• Task statement:
The output is the lines below from the one with "that may further disclose it to other" through the one with "Information legales", both included, printed exactly and with no other line.

• Exercise data:

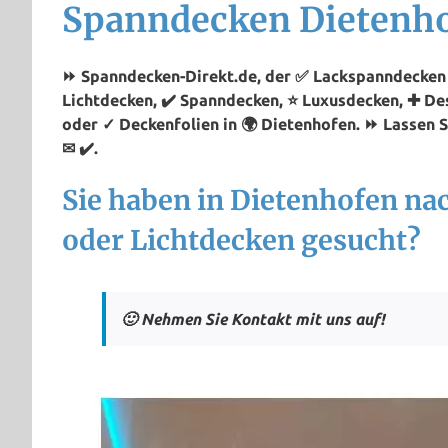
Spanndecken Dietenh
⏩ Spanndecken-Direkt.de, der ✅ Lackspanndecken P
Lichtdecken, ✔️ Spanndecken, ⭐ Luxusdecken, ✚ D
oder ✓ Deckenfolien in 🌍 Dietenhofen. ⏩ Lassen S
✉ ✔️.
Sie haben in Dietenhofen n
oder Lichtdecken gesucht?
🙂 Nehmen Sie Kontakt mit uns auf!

---

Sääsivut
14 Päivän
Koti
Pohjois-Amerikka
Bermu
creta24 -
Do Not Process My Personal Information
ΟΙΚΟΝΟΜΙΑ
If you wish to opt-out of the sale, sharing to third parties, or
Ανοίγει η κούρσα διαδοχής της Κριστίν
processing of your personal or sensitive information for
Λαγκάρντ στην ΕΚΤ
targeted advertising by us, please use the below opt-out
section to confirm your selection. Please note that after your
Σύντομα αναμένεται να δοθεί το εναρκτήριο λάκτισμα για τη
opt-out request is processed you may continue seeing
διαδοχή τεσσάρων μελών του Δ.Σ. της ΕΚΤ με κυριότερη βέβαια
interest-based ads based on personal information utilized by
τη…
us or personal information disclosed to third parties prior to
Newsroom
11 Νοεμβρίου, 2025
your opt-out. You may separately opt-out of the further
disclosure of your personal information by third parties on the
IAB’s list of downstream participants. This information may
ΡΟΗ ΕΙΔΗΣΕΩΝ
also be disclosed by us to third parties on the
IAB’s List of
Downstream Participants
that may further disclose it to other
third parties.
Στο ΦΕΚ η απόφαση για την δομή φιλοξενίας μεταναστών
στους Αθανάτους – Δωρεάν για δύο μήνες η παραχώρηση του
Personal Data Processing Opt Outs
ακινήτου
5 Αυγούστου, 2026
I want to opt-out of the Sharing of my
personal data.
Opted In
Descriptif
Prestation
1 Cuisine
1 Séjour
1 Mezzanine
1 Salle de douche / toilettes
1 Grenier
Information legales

• Response to the task:
that may further disclose it to other
third parties.
Στο ΦΕΚ η απόφαση για την δομή φιλοξενίας μεταναστών
στους Αθανάτους – Δωρεάν για δύο μήνες η παραχώρηση του
Personal Data Processing Opt Outs
ακινήτου
5 Αυγούστου, 2026
I want to opt-out of the Sharing of my
personal data.
Opted In
Descriptif
Prestation
1 Cuisine
1 Séjour
1 Mezzanine
1 Salle de douche / toilettes
1 Grenier
Information legales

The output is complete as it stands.